NEW YORK (AdAge.com) -- Every agency talks about transformation these days, but, over the last decade, it's hard to find a shop that's morphed more dramatically than Preston Kelly.
In 2000, it was a largely business-to-business agency named Kerker that worked almost exclusively in traditional media. Today, Preston Kelly is a consumer-focused shop in northeast Minneapolis that's winning assignments from national clients.
"This is a 60-year-old agency, but, philosophically, we're closer to 10 years old," said Chuck Kelly, the agency's president, who today runs a 45-person shop that works for the likes of Roundy's Supermarkets, Grand Casino of Mille Lacs and Hinckley, HealthPartners and the National Marrow Donor Program.
Agency executives say Preston Kelly's success comes from focusing on "iconic ideas" first, and figuring out where those ideas ought to be deployed second.
And that was clear last year, when the agency's biggest idea was poop.
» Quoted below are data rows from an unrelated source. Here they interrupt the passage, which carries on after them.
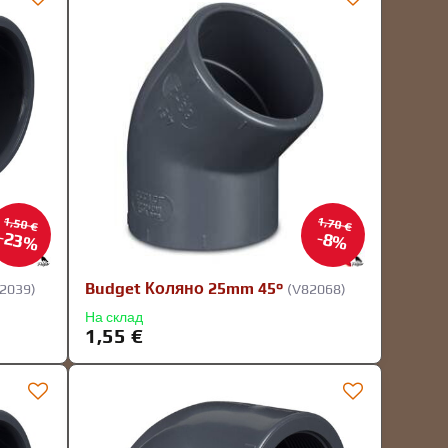
1,50 €
1,70 €
23%
8%
Budget Коляно 25mm 45°
2039)
(V82068)
На склад
1,55 €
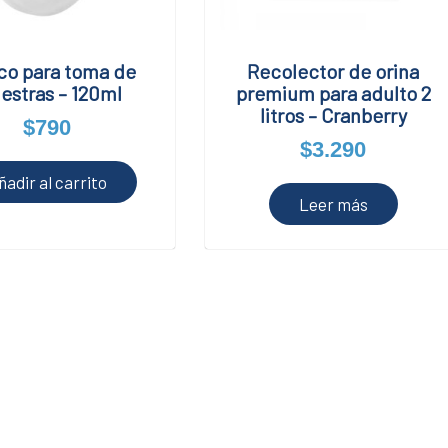
co para toma de
Recolector de orina
estras – 120ml
premium para adulto 2
litros – Cranberry
$
790
$
3.290
ñadir al carrito
Leer más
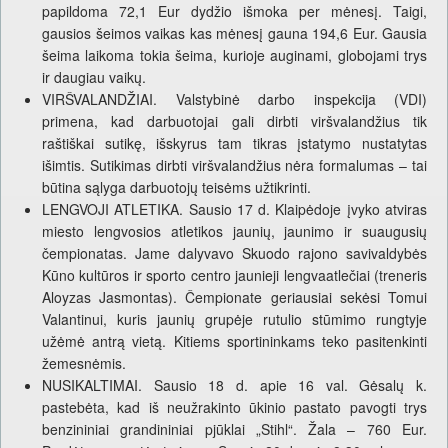
papildoma 72,1 Eur dydžio išmoka per mėnesį. Taigi,
gausios šeimos vaikas kas mėnesį gauna 194,6 Eur. Gausia
šeima laikoma tokia šeima, kurioje auginami, globojami trys
ir daugiau vaikų.
VIRŠVALANDŽIAI. Valstybinė darbo inspekcija (VDI)
primena, kad darbuotojai gali dirbti viršvalandžius tik
raštiškai sutikę, išskyrus tam tikras įstatymo nustatytas
išimtis. Sutikimas dirbti viršvalandžius nėra formalumas – tai
būtina sąlyga darbuotojų teisėms užtikrinti.
LENGVOJI ATLETIKA. Sausio 17 d. Klaipėdoje įvyko atviras
miesto lengvosios atletikos jaunių, jaunimo ir suaugusių
čempionatas. Jame dalyvavo Skuodo rajono savivaldybės
Kūno kultūros ir sporto centro jaunieji lengvaatlečiai (treneris
Aloyzas Jasmontas). Čempionate geriausiai sekėsi Tomui
Valantinui, kuris jaunių grupėje rutulio stūmimo rungtyje
užėmė antrą vietą. Kitiems sportininkams teko pasitenkinti
žemesnėmis.
NUSIKALTIMAI. Sausio 18 d. apie 16 val. Gėsalų k.
pastebėta, kad iš neužrakinto ūkinio pastato pavogti trys
benzininiai grandininiai pjūklai „Stihl“. Žala – 760 Eur.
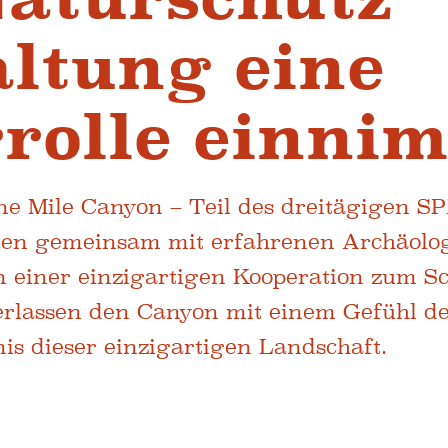
ltung eine
rrolle einni
e Mile Canyon – Teil des dreitägigen SP
ätten gemeinsam mit erfahrenen Archäol
n einer einzigartigen Kooperation zum S
verlassen den Canyon mit einem Gefühl d
is dieser einzigartigen Landschaft.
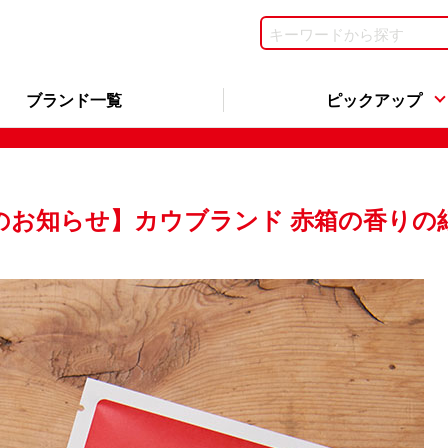
ブランド一覧
ピックアップ
のお知らせ】カウブランド 赤箱の香りの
Literally.
Client Minnesota Zoo asked the agency to come up with a print/TV campaign to boost attendance, no easy task when the summer's marquee exhibit -- African animals -- had already been through town once and the media budget was slashed by 20%.
So the agency came up with an idea for an interactive, online game focused on identifying different kinds of animal droppings on a microsite (whopooped.org). The game walked kids through the educational aspects of how animals digest different foods and let kids say "poop" a lot.
"It was an opportunity to tell the story in a way that would hold kids' interest, but that moms would be OK with," recalled Creative Director Chris Preston.
The site -- combined with a print campaign -- spurred tons of earned media, getting featured on countless blogs and publications, and even on national cable (MSNBC's Rachel Maddow devoted part of a show to it), and, as a result, attendance during the exhibit's run topped goals by 18%, while membership sales exceeded targets by 8%.
"Something that dumb and simple helped them achieve a bigger goal of being a nationally recognized zoo," Mr. Preston said.
It wasn't an isolated case: To help the YMCA boost membership and fight obesity, the agency built a campaign around the idea of donating fat pants. And it created an action-oriented consumer brand for the National Marrow Donor Program -- "Be the Match" -- that doubled website traffic and increased membership by 2 million.
The agency's principals attribute those successes to a collaborative culture that welcomes ideas from all corners.
"Everybody's opinion matters here," he said. "Advertising is not a spectator sport. You have to play.